Problem:
Please work out how many of the lines below include "down". Only the number should be given.

Dataset excerpt:
---

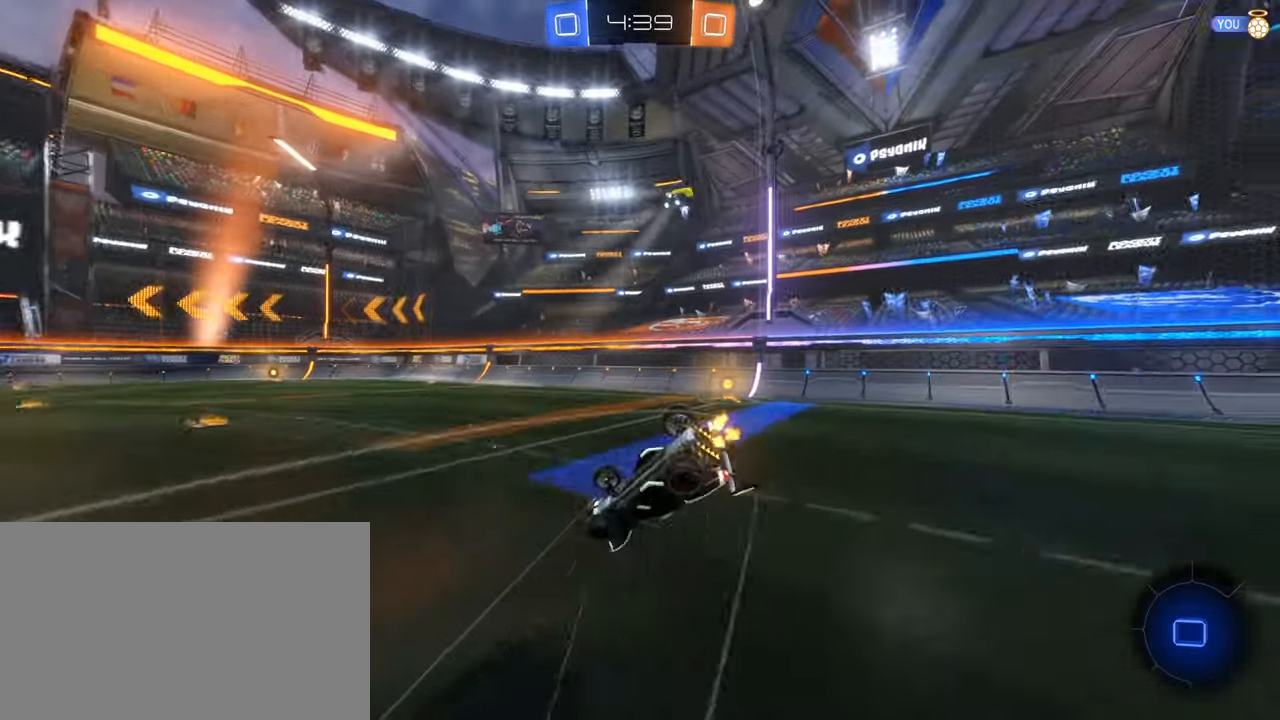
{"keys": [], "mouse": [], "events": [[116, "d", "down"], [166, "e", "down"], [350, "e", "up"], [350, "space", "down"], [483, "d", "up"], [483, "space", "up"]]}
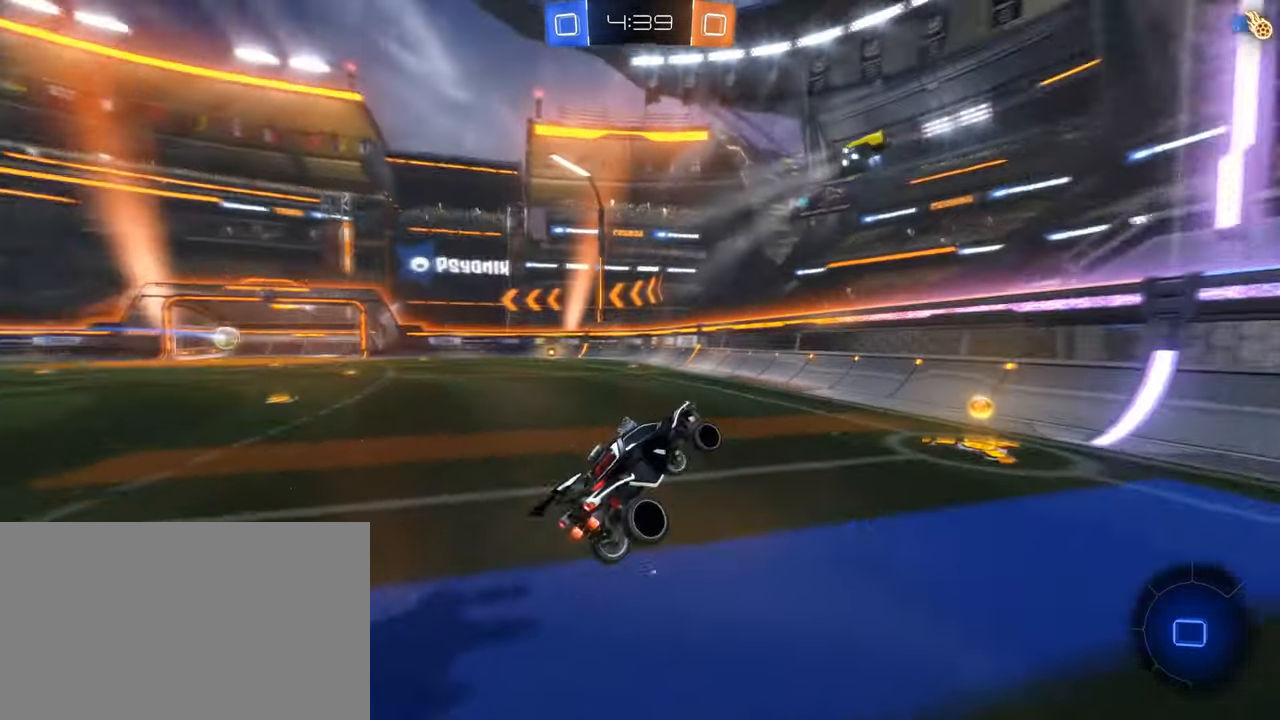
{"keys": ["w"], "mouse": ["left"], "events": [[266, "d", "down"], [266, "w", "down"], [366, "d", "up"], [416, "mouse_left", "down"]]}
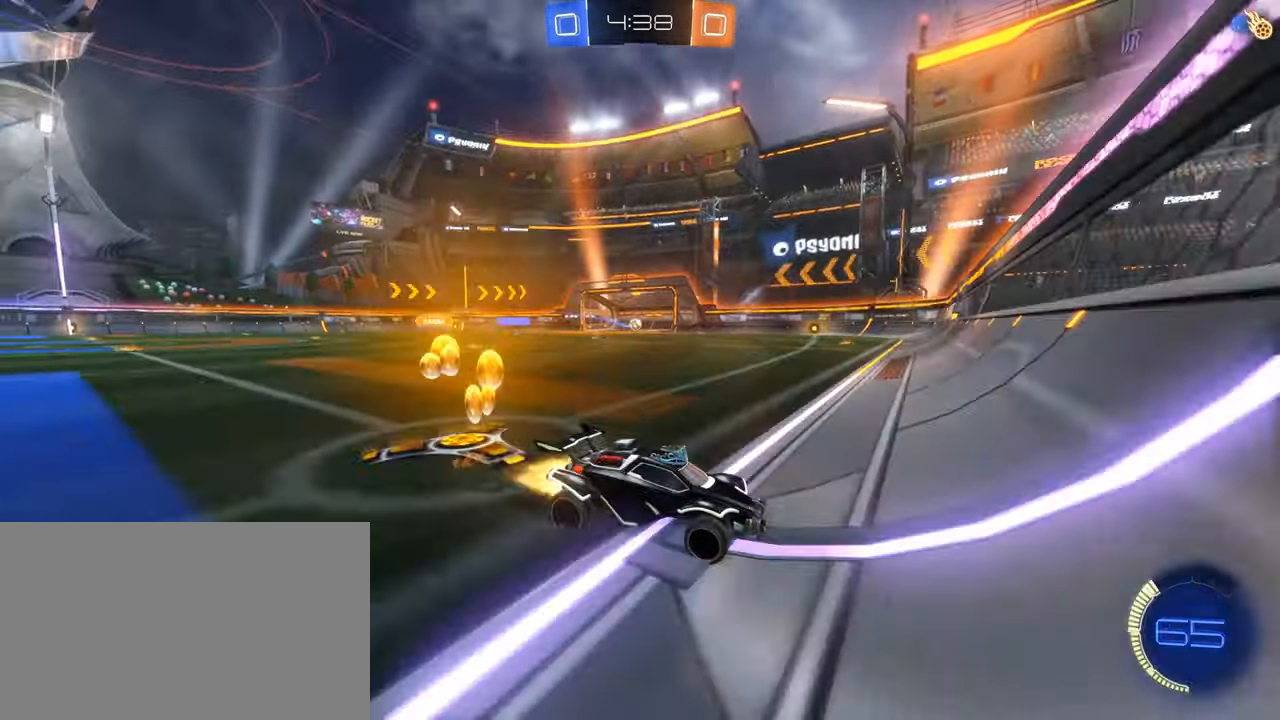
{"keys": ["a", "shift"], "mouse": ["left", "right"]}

---

Your solution:
2